NOAA raises hurricane season prediction despite expected El Niño, updated outlook calls for near- or above-normal Atlantic season.
This year’s Atlantic hurricane season got off to a busy start, with 6 named storms to date, and may have a busy second half, according to the updated hurricane season outlook issued by NOAA’s Climate Prediction Center, a division of the National Weather Service.
The updated outlook still indicates a 50 percent chance of a near-normal season, but increases the chance of an above-normal season to 35 percent and decreases the chance of a below-normal season to only 15 percent from the initial outlook issued in May.
Across the entire Atlantic Basin for the season – June 1 to November 30 – NOAA’s updated seasonal outlook projects a total (which includes the activity-to-date of tropical storms Alberto, Beryl, Debbie, Florence and hurricanes Chris and Ernesto) of:
• 12 to 17 named storms (top winds of 39 mph or higher), including:
• 5 to 8 hurricanes (top winds of 74 mph or higher), of which:
• 2 to 3 could be major hurricanes (Category 3, 4 or 5; winds of at least 111 mph)

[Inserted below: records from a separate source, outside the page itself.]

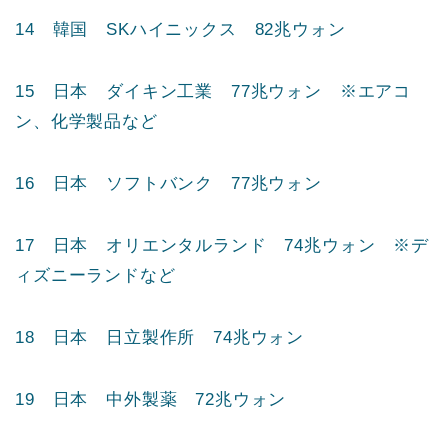
14 韓国 SKハイニックス 82兆ウォン
15 日本 ダイキン工業 77兆ウォン ※エアコ
ン、化学製品など
16 日本 ソフトバンク 77兆ウォン
17 日本 オリエンタルランド 74兆ウォン ※デ
ィズニーランドなど
18 日本 日立製作所 74兆ウォン
19 日本 中外製薬 72兆ウォン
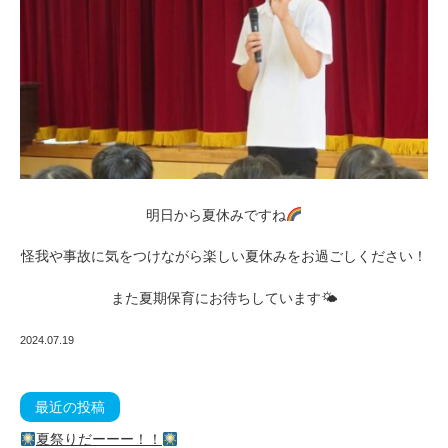
明日から夏休みですね
怪我や事故に気をつけながら楽しい夏休みをお過ごしください！
また夏期保育にお待ちしています🌤
2024.07.19
最近の投稿
夏祭りだーーー！！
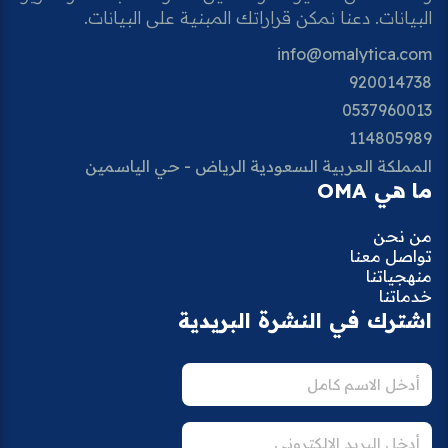
البيانات. دعنا نمكن قراراتك المبنية على البيانات.
info@omalytica.com
920014738
0537960013
114805989
المملكة العربية السعودية الرياض - حي الياسمين
ما هي OMA
من نحن
تواصل معنا
منهجياتنا
خدماتنا
اشترك في النشرة البريدية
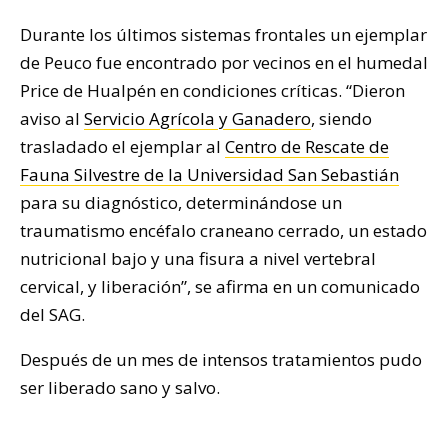
Durante los últimos sistemas frontales un ejemplar
de Peuco fue encontrado por vecinos en el humedal
Price de Hualpén en condiciones críticas. “Dieron
aviso al
Servicio Agrícola y Ganadero
, siendo
trasladado el ejemplar al
Centro de Rescate de
Fauna Silvestre de la Universidad San Sebastián
para su diagnóstico, determinándose un
traumatismo encéfalo craneano cerrado, un estado
nutricional bajo y una fisura a nivel vertebral
cervical, y liberación”, se afirma en un comunicado
del SAG.
Después de un mes de intensos tratamientos pudo
ser liberado sano y salvo.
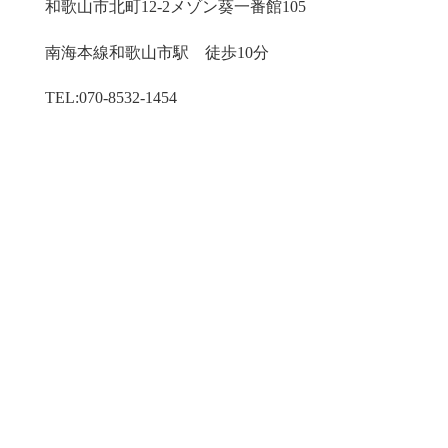
和歌山市北町12-2メゾン葵一番館105
南海本線​和歌山市駅 徒歩10分
TEL:070-8532-1454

“We are increasing the likelihood of an above-normal season because storm-conducive wind patterns and warmer-than-normal sea surface temperatures are now in place in the Atlantic,” said Gerry Bell, Ph.D., lead seasonal hurricane forecaster at the Climate Prediction Center. “These conditions are linked to the ongoing high activity era for Atlantic hurricanes that began in 1995. Also, strong early-season activity is generally indicative of a more active season.”